何かがいつもと違うと違和感を抱いたのは瞬きをする程の一瞬のことで、彼が自分の名前を呼んだことに気づいたとき自分の心臓は大きく高鳴った。どくんと。
彼をこんなにも好きになってしまったと気づいたのはそのときだった。
「……手、貸して」
「なんで」
「いいから」
銀時の手に土方の手の平が重なる。銀時はそれをぎゅっと握り締めた。彼はちょっと驚いたようにその手を見つめたが、銀時がねだるようにもう片方の手を背中にまわすと握り締められた手の熱さについては何も言わずにその先を続けた。

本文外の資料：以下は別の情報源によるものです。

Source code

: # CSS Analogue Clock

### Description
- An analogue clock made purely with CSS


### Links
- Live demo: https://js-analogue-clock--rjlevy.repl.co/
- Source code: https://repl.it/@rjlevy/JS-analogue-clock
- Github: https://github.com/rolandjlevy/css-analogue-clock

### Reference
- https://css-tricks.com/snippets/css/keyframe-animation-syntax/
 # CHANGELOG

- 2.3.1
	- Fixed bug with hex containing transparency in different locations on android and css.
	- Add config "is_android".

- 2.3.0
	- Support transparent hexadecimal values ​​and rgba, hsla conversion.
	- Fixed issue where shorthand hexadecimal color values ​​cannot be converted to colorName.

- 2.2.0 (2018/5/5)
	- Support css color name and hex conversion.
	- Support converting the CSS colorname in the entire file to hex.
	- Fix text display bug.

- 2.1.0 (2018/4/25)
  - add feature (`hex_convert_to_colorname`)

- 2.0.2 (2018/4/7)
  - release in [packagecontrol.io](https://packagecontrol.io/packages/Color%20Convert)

「おまえって、ときどきすっげー甘えたがりになるよな」
「そうなの?」
「自覚なしだから余計タチ悪ぃ」
「甘やかさなきゃいいのに」
できるわけねえだろ。土方は笑った。包んでいた手とは別の手が銀時の頬に触れる。甘い重圧が左右交互に感じ、最後に唇に触れる。
「………そういうおまえは、いつも優しすぎる」
どうしてくれるんだ、と零れたのは溜息に紛れて。今度はぎゅっと銀時が土方の胸元に顔を埋める。
小さなこどもを宥めるように大きな掌が銀時の髪を梳いて、それから穏やかな体温がそっと視界を覆った。